You are mentioning that the Random Forests work well. Therefore, I assume you are maybe pre-training those parts (the input looks like an image). A third solution is to rely on the random initialization of Neural Networks: Those are essentially random projections and they can sometimes produce some results (but there are better ways to do it).

  1. Random Forests do not train with loss gradients. It does not seem to be an issue in your diagram, but it is important to be aware of that.

Note that those two points are discussed in detail in the Model composition colab.

About your model specifically, there might be different things happening, and different solutions. Let me go through some initial ideas:

  1. Always start simple (e.g. just the Random Forests + one layer) and add complexity progressively (one layer at a time). Keep in mind that the more complex your networks (e.g. with attention mechanisms), the more complex it is to train.

  2. Make sure you are pre-training “dense” and “dense_1”. If not, remove them.

  3. Each random forest outputs a single value (likely a probability?). All the networks after the random forests are only depending on those two values. This is a very strong data bottleneck, and it is unlikely that those networks will learn much. The correct solution here depends on what you try to achieve (the diagram looks a little bit like a two-towers model). Can you give more details?

1 Like

Let add a couple of suggestions in addition to Mathieu’s suggestion:

  • Pre-train the two random forests, as likely you are already doing, and then concatenate their outputs to the original inputs (shaped (none, 150) and (None, 768)), so you’ll have a tensor shaped (None, 2 + 150 + 768) and then feed that to a FNN.

If I’m not misunderstanding your plot I think there is something problematic with the m3_vec and m4_vec dense layers: their input has a dimension of 1, and expanding them to 200 won’t really do anything … there is not “enough information” in 1 float (a probability) to occupy a vector of 200 floats so to say (it’s not that the probability has many modes that the various values of Dense would separate).
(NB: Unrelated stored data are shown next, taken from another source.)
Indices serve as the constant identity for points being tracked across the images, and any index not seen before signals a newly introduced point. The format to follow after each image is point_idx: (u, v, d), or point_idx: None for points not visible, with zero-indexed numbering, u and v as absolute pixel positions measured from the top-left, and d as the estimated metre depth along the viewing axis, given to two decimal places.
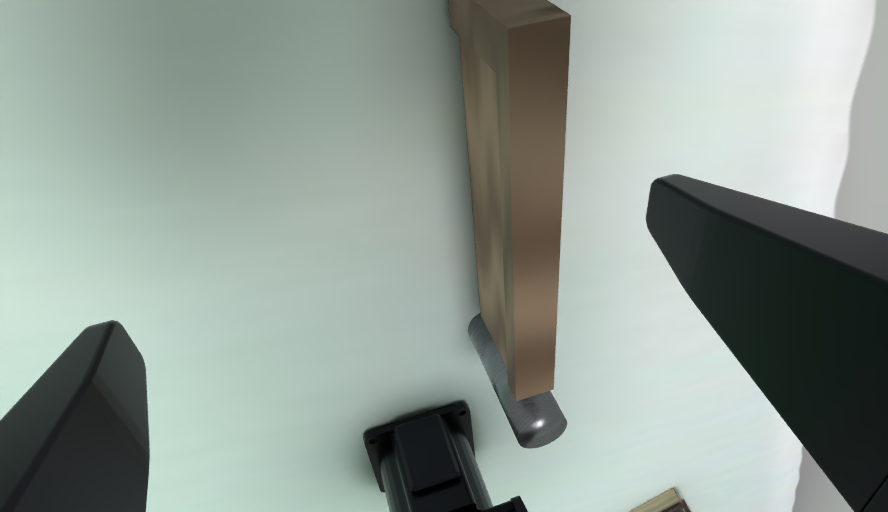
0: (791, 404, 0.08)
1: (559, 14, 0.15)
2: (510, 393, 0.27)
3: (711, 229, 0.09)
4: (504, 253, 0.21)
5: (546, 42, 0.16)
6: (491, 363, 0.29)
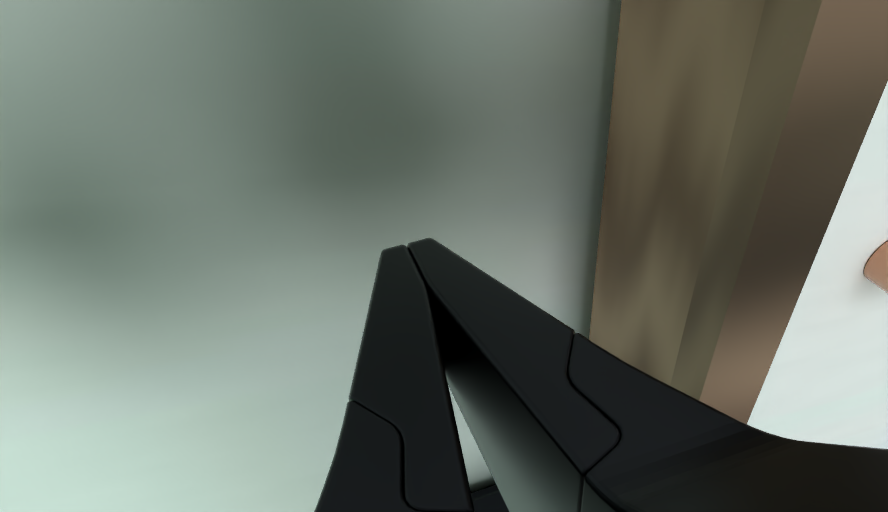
0: (510, 501, 0.08)
1: None
2: None
3: (434, 307, 0.08)
4: (704, 271, 0.12)
5: None
6: None
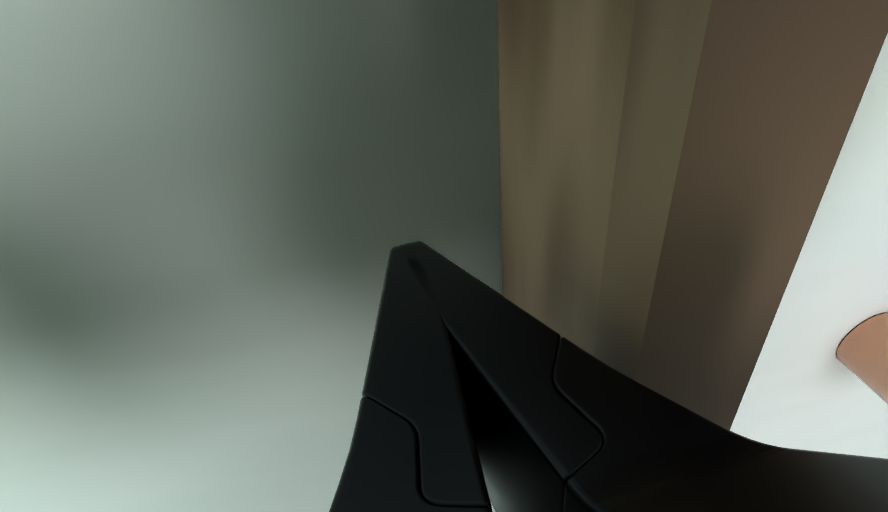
0: (497, 506, 0.08)
1: None
2: None
3: None
4: None
5: None
6: None
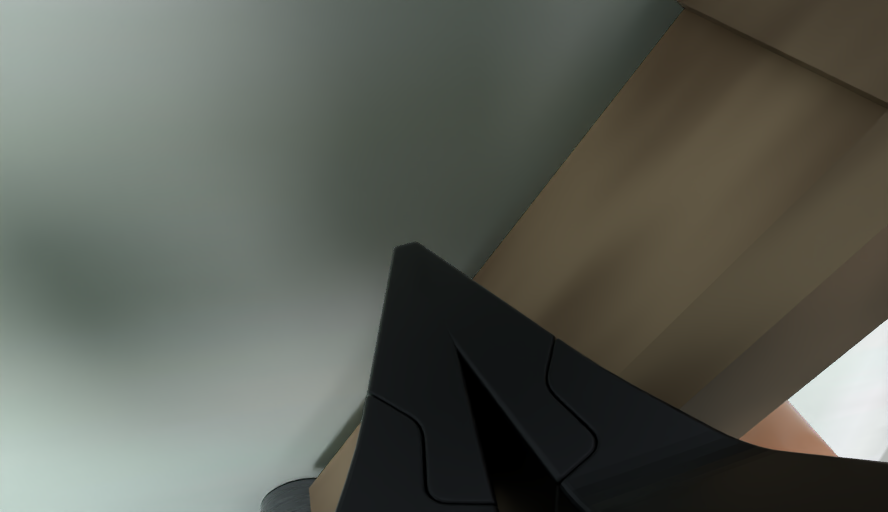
0: None
1: None
2: None
3: None
4: None
5: None
6: None
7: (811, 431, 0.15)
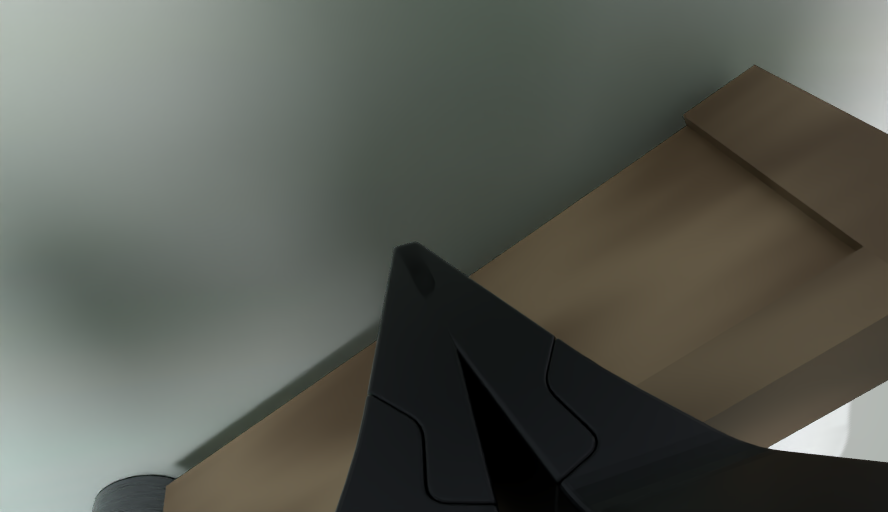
0: None
1: None
2: None
3: None
4: None
5: None
6: None
7: None
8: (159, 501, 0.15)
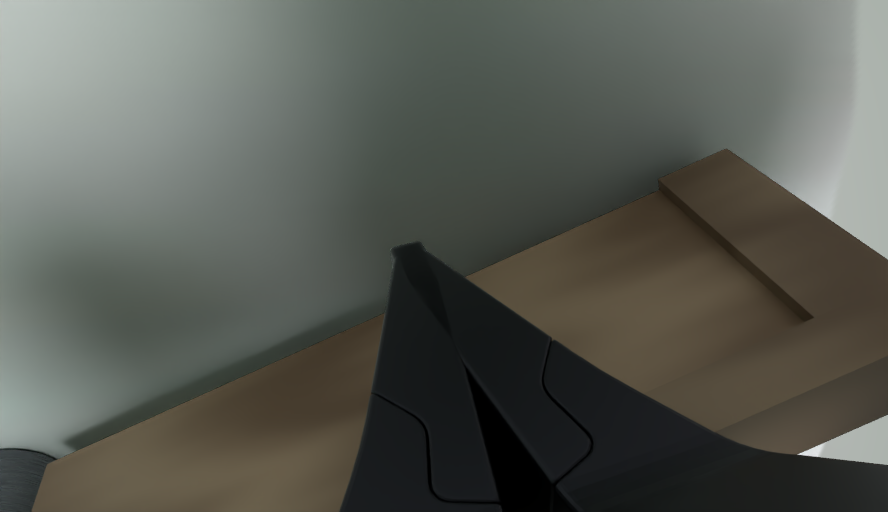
0: None
1: None
2: None
3: None
4: None
5: None
6: None
7: None
8: (18, 477, 0.13)
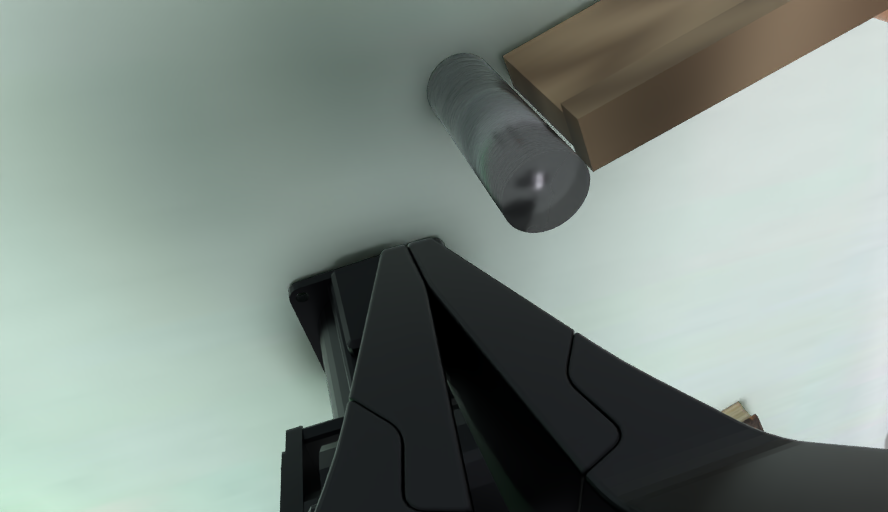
0: (509, 501, 0.08)
1: None
2: (487, 139, 0.15)
3: (433, 307, 0.08)
4: None
5: None
6: (458, 114, 0.17)
7: None
8: (486, 64, 0.19)
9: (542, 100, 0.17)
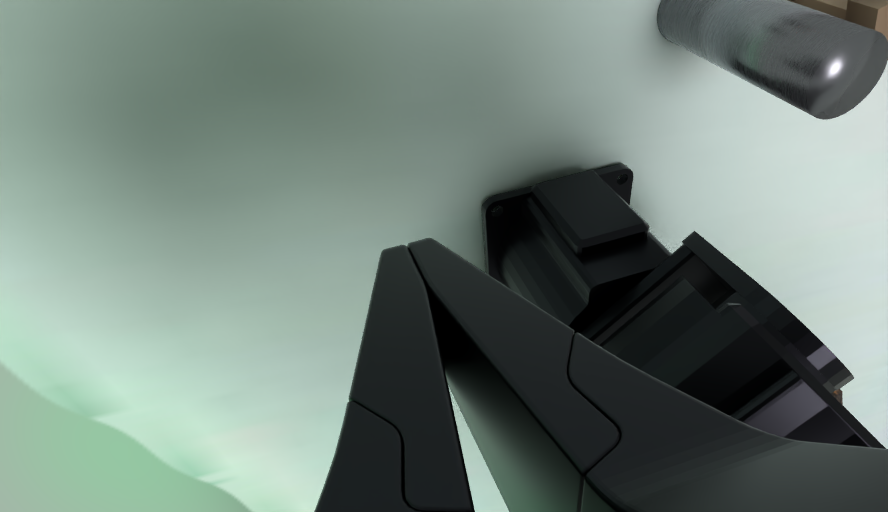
0: (509, 501, 0.08)
1: None
2: (780, 28, 0.16)
3: (434, 307, 0.08)
4: None
5: None
6: (723, 15, 0.18)
7: None
8: None
9: None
Also I don’t think the attention layer will help there: the attention is good for sequences (text), or unordered sets of things, but not necessarily things that have a specific position (meaning something learned for position 1 is different than something learned for position 2): you can just use normal dense layers.

Good luck, sounds like an interesting project.

Btw, we have in the works a differentiable DF implementation, but it will take a couple of months still.

Hello Mathieu,
Thank you very much for your attention and suggestions. I didn’t expect you to pay attention to my problem for the first time and I’m really happy.
I did refer to the model fusion of random forest and neural network you mentioned. My purpose is to use the random forest model for feature fusion after encoding the same set of data with two vectors to achieve better results.
Through your suggestion, I started from a simple one, first fused two sets of vectors and then input them into random forest for training, the effect is about 1.6% higher than the previous single layer, without adding attention mechanism and other complicated things, Really surprised!
In addition, I found that my original error was due to the fusion in the decision layer, which is an invalid method. The difference between random forest and neural network is that it will directly output the classification results, and it is meaningless to fuse the output results.
Thank you again, and I hope you can exchange and discuss any questions in the future.

Hello Jan,
Thank you very much for your addition, you mentioned a very important point, it doesn’t make any sense to expand the output of random forest from 1 to 200, it is true, I didn’t figure it out before.
My solution is to fuse the features before entering the random forest. There are some optimizations in the initial stage, which is really amazing!
It is indeed a difficult and complicated job. We have worked hard for a long time, and hope that everything will go well in the follow-up.
What you mentioned you are working on differentiable DF implementation sounds great! I wish you all the best and look forward to seeing the results of your research soon!